------ Extracted material ------

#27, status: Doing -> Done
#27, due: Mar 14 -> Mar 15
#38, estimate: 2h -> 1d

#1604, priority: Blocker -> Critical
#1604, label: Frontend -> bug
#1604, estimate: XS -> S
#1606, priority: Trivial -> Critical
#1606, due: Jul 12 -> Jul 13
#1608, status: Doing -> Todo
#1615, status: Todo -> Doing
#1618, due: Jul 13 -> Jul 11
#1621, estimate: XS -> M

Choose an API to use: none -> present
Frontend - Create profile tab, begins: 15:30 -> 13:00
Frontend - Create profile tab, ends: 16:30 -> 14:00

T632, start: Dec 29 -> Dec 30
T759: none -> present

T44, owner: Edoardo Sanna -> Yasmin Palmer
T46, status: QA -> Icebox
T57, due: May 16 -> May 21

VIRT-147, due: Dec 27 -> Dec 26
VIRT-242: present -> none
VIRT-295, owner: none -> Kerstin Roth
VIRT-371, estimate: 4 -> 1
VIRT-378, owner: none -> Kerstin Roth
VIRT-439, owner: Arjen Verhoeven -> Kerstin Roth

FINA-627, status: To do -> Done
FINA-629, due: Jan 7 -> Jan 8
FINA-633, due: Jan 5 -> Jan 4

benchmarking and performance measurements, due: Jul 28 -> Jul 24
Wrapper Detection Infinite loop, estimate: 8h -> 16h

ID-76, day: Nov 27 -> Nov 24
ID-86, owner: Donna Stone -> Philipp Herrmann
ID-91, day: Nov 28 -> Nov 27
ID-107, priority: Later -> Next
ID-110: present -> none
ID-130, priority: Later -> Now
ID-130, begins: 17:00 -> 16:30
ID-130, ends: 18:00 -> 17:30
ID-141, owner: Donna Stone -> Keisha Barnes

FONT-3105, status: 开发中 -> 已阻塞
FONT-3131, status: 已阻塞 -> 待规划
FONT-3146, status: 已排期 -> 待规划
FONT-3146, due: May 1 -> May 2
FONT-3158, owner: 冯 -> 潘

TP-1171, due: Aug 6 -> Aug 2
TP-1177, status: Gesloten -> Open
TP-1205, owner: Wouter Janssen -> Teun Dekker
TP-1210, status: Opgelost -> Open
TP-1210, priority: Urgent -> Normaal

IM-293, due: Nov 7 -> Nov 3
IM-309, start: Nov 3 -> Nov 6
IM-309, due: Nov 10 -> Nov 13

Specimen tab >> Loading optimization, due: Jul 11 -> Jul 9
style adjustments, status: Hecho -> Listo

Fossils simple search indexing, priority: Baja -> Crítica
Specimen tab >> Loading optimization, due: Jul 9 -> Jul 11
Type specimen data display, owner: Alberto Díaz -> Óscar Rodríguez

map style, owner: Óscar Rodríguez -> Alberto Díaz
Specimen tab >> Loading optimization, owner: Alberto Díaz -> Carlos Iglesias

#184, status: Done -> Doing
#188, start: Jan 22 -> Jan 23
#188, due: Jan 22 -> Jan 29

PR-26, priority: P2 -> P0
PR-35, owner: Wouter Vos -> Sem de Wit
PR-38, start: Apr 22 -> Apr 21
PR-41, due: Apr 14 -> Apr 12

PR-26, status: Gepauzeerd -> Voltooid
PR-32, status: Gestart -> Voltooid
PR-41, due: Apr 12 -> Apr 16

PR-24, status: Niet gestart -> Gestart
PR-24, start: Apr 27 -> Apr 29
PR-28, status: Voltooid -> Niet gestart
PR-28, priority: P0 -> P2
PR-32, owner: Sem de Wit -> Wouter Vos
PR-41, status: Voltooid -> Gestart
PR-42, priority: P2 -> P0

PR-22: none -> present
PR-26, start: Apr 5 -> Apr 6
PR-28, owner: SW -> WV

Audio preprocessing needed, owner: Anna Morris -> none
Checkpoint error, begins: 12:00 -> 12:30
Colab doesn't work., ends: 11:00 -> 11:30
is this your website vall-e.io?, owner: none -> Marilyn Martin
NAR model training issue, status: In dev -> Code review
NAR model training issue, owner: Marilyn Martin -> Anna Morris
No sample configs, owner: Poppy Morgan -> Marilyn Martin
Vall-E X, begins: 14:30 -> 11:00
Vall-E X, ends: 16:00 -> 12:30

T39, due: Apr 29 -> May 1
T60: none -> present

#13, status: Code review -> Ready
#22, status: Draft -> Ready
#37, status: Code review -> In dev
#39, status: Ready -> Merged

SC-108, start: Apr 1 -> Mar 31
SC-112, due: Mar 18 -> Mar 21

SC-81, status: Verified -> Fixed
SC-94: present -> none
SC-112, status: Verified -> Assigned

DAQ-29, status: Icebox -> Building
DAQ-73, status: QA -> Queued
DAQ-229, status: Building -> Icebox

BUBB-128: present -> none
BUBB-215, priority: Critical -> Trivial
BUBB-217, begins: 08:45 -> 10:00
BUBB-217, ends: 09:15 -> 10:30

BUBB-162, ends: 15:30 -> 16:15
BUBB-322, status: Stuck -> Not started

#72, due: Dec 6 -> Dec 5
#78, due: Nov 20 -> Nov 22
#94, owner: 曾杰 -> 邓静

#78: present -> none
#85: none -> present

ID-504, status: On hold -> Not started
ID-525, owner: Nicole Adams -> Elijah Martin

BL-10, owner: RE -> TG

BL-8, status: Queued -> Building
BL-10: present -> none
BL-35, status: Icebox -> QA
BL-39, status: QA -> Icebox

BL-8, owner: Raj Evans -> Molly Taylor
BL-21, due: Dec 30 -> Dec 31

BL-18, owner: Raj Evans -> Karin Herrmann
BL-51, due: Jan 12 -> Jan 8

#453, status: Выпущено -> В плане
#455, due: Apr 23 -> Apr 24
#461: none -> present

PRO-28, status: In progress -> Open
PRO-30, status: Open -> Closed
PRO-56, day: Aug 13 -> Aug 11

------

- _Exercise aim_: Retype the lines from the one containing "BL-18, owner: Raj Evans -> Karin Herrmann" to the last line above. Change nothing and include no others.

- _Reply to the task_:
BL-18, owner: Raj Evans -> Karin Herrmann
BL-51, due: Jan 12 -> Jan 8

#453, status: Выпущено -> В плане
#455, due: Apr 23 -> Apr 24
#461: none -> present

PRO-28, status: In progress -> Open
PRO-30, status: Open -> Closed
PRO-56, day: Aug 13 -> Aug 11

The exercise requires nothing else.